> _Problem description_: In the article below about artist Kudzanai Chiurai, how long did he live in Melville before moving to August House?

> _Excerpt to read_:
================

/ 15 October 2009

The grime sublime

Amid grimy edifices in Doornfontein, where clothes flap forlornly in the wind on the roofs and balconies of buildings (abandoned structures seemingly untouched by urban renewal), squats August House.

It’s where Zimbabwean-born artist Kudzanai Chiurai has lived for about two years after a five-month stint in Melville. It’s a building that houses other artists and a Wits University academic: “A very complex space,” Chiurai calls downtown Jo’burg, “not suburbia. It’s a transitory space, a place where people are in transition to somewhere else.”

Downtown is usually the first frontier laid claim to by migrants evading poverty and misery on the continent. When they arrive, they huddle in national enclaves, creating microcities and microeconomies, and sometimes never venture beyond set, but invisible, boundaries. “All these people bring their own selves in their interpretation of this city,” Chiurai says. “Sometimes the microcities can be a building or a street.”

When I ask him why he chose to live in this part of town, Chiurai says he is inspired by the “noise”, “the constant movement”, the different energies that result when “people’s presences are always changing”.

The University of Pretoria-educated artist has exhibited works that feed off the rough graffiti aesthetics of street signage in downtown Johannesburg: the luminous paints and (sometimes) odd mixes of colour, the cursive twirls and the bold lettering, the “rotten” grammar and orthography. Chiurai likes the personal touch, the nation-specific aesthetics of the handmade signage that’s lacking in the corporate-produced stuff.

Small wonder he scoffs at the idea of Johannesburg as a world-class African city. “I don’t think a world class exists,” he says. “It’s pretty hard to say that because every city comes with its own aesthetics and every city is a result of a particular set of reasons and circumstances. Johannesburg is the City of Gold,” he says.

================

> _Recorded data_:
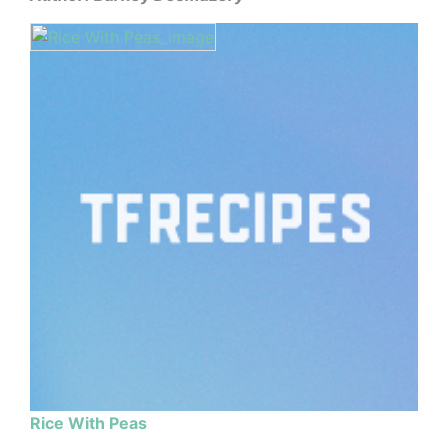
Rice With Peas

================

> _Result of the task_: Five months.